YOUR GOAL:
Could you give the number of lines in the entries below that contain the word "recibiendo"? Only the number is wanted.

EXERCISE INPUT:
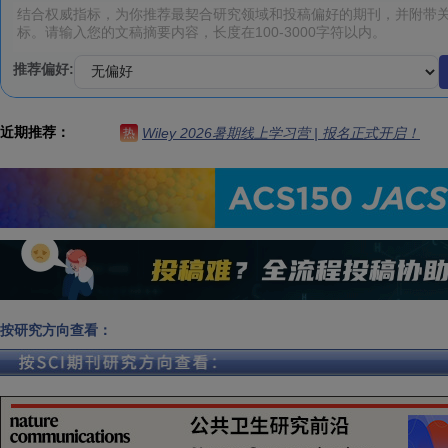
推荐偏好:
近期推荐：
Wiley 2026暑期线上学习营 | 报名正式开启！
热
按研究方向查看：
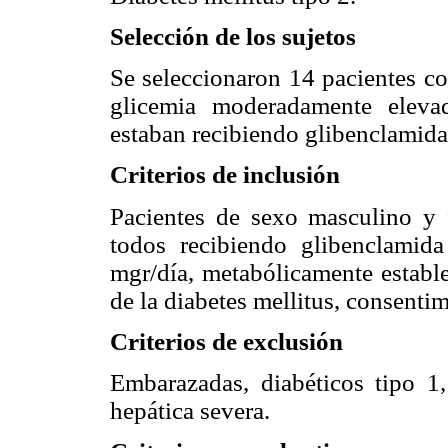
Selección de los sujetos
Se seleccionaron 14 pacientes co
glicemia moderadamente eleva
estaban recibiendo glibenclamida
Criterios de inclusión
Pacientes de sexo masculino y
todos recibiendo glibenclamid
mgr/día, metabólicamente estable
de la diabetes mellitus, consentim
Criterios de exclusión
Embarazadas, diabéticos tipo 1, 
hepática severa.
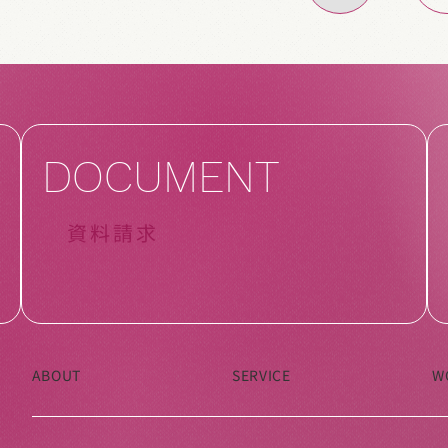
DOCUMENT
資料請求
ABOUT
SERVICE
W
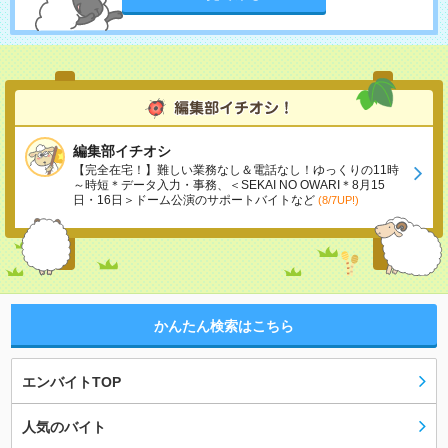
編集部イチオシ
【完全在宅！】難しい業務なし＆電話なし！ゆっくりの11時
～時短＊データ入力・事務、＜SEKAI NO OWARI＊8月15
日・16日＞ドーム公演のサポートバイトなど
(8/7UP!)
かんたん検索はこちら
エンバイトTOP
人気のバイト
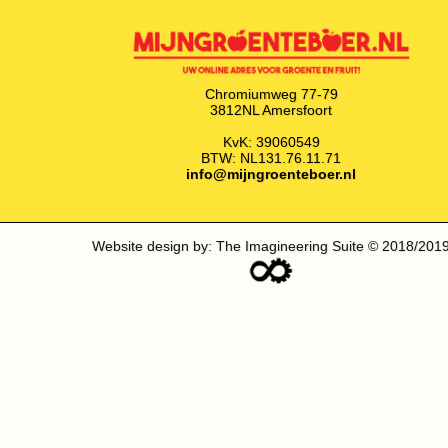
Chromiumweg 77-79
3812NL Amersfoort
KvK: 39060549
BTW: NL131.76.11.71
info@mijngroenteboer.nl
Website design by: The Imagineering Suite © 2018/201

WRITTEN RESPONSE:
2